Juventude brasileira pressiona e apoia fim da escala 6×1
Foto: MTE / GovBR

Geral 17/03/2026 Escrito por:

Duas pesquisas recentes mostram que o Brasil quer o fim da escala 6x1. Estudo do Datafolha mostrou que 71% dos entrevistados, o número máximo de dias de trabalho semanais no Brasil deveria ser reduzido, enquanto 27% acreditam que não deveria; 3% não opinaram. Foram entrevistadas 2.004 pessoas de 16 anos ou mais em 137 municípios, de 3 a 5 de março.

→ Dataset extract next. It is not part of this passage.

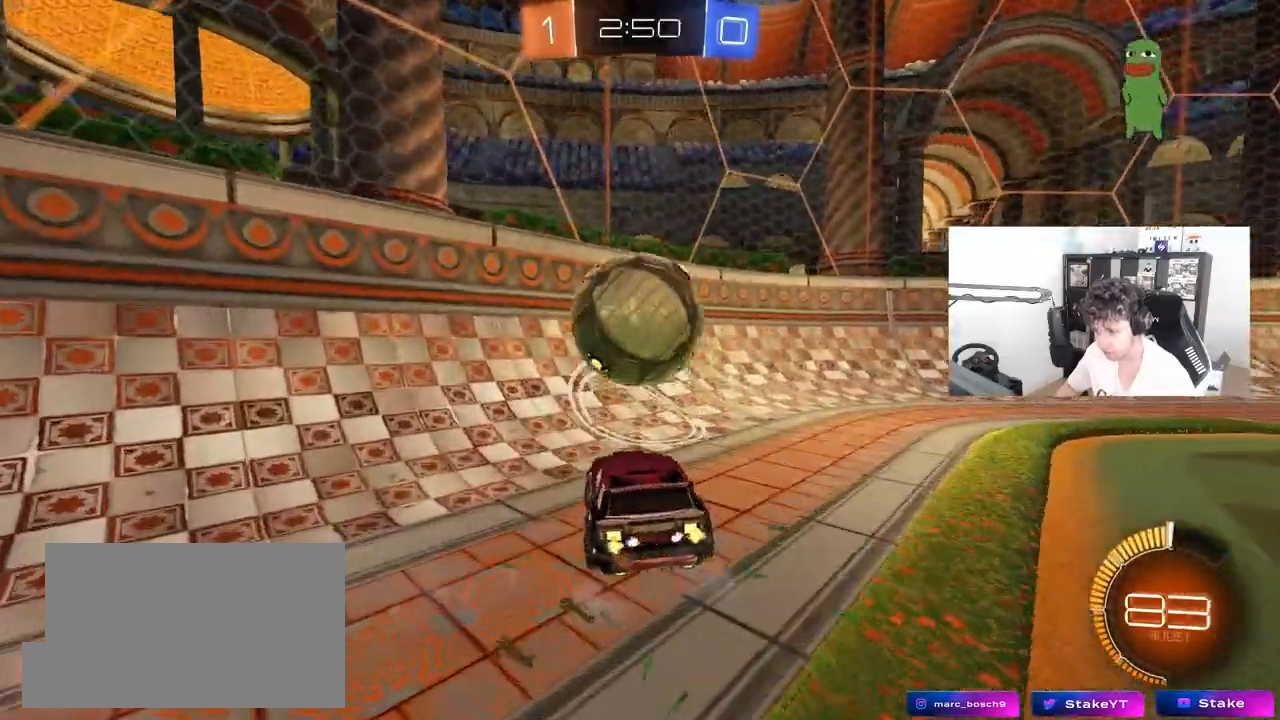
{"keys": ["d", "shift", "w"], "mouse": [], "mouse_move": "still", "events": [[50, "a", "down"], [100, "mouse_left", "down"], [150, "a", "up"], [233, "a", "down"], [333, "mouse_left", "up"], [383, "a", "up"], [383, "d", "down"], [467, "shift", "down"]]}
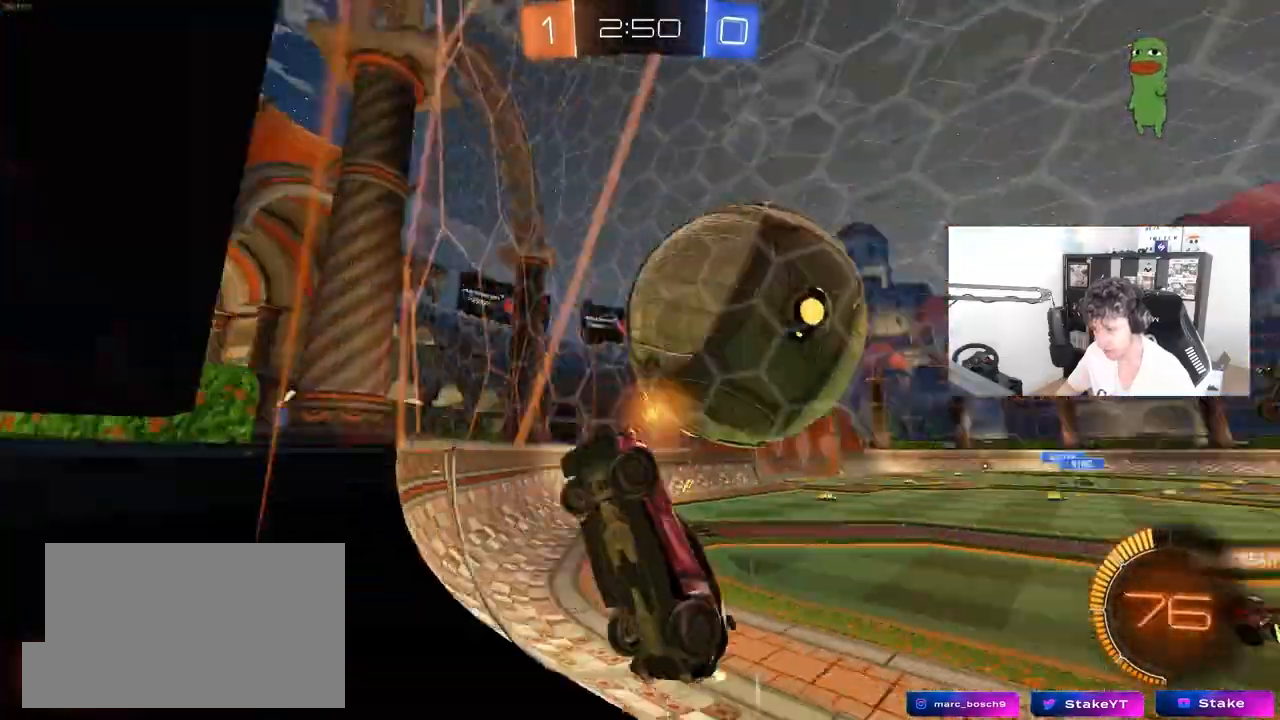
{"keys": ["w"], "mouse": ["left"], "mouse_move": "still", "events": [[67, "shift", "up"], [167, "mouse_left", "down"], [350, "a", "down"], [350, "d", "up"], [450, "a", "up"]]}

A juventude quer essa mudança, aponta o estudo da consultoria Nexus - Pesquisa e Inteligência de Dados: 82% dos trabalhadores jovens defendem o fim do regime em que se trabalha 6 dias e se folga apenas 1, sem redução de salário. A pesquisa ouviu 2.021 pessoas em todas as unidades da Federação, entre o fim de janeiro e o início de fevereiro. 

Essa tendência pressiona o Congresso Nacional, onde tramitam propostas — PEC 148/15, PEC 221/19 e PEC 8/25 — de reorganização da jornada. Elas são do senador Paulo Paim (PT-RS), do deputado Reginaldo Lopes (PT-MG) e da deputada Erika Hilton (PSol-SP). Além do PL 67/2025, da deputada gaúcha Daiana Santos (PCdoB-RS).

A pesquisa  Nexus revela que 73% dos brasileiros são favoráveis ao fim da escala 6×1, sem redução salarial; 84% defendem que os trabalhadores tenham pelo menos 2 dias de descanso por semana. “Há uma adesão significativa da população à discussão sobre a redução da jornada. A opinião pública tem mostrado abertura para mudanças que ampliem o tempo de descanso e de convivência social”, afirmou o CEO da empresa, Marcelo Tokarski.

TRABALHO, SAÚDE E VIDA PESSOAL

O apoio é cresce entre os mais jovens, reunindo trabalhadores que ingressaram no mercado de trabalho em meio à expansão de empregos em setores de comércio, serviços e plataformas digitais. Entre pessoas de 16 a 24 anos, a aprovação chega a cerca de 76%, caindo gradualmente nas faixas etárias mais altas.

Segundo pesquisadores, a nova geração tende a valorizar mais equilíbrio entre vida pessoal e trabalho, saúde mental e flexibilidade na organização da jornada. Esse movimento ocorre em setores como comércio, serviços e parte da indústria, que concentram grande parcela dos empregos formais no País.

EXPERIÊNCIA INTERNACIONAL 

No Reino Unido, uma experiência realizada sobre semana de 4 dias reuniu 61 empresas e cerca de 2.900 trabalhadores, com salário integral. Cerca de 92% das empresas decidiram manter o modelo, após constatar que produtividade e desempenho se mantiveram ou até cresceram.

Os resultados mostraram ganhos relevantes para a saúde e para o ambiente de trabalho. Cerca de 71% dos trabalhadores relataram queda nos níveis de burnout, além de redução significativa de estresse, ansiedade e problemas de sono.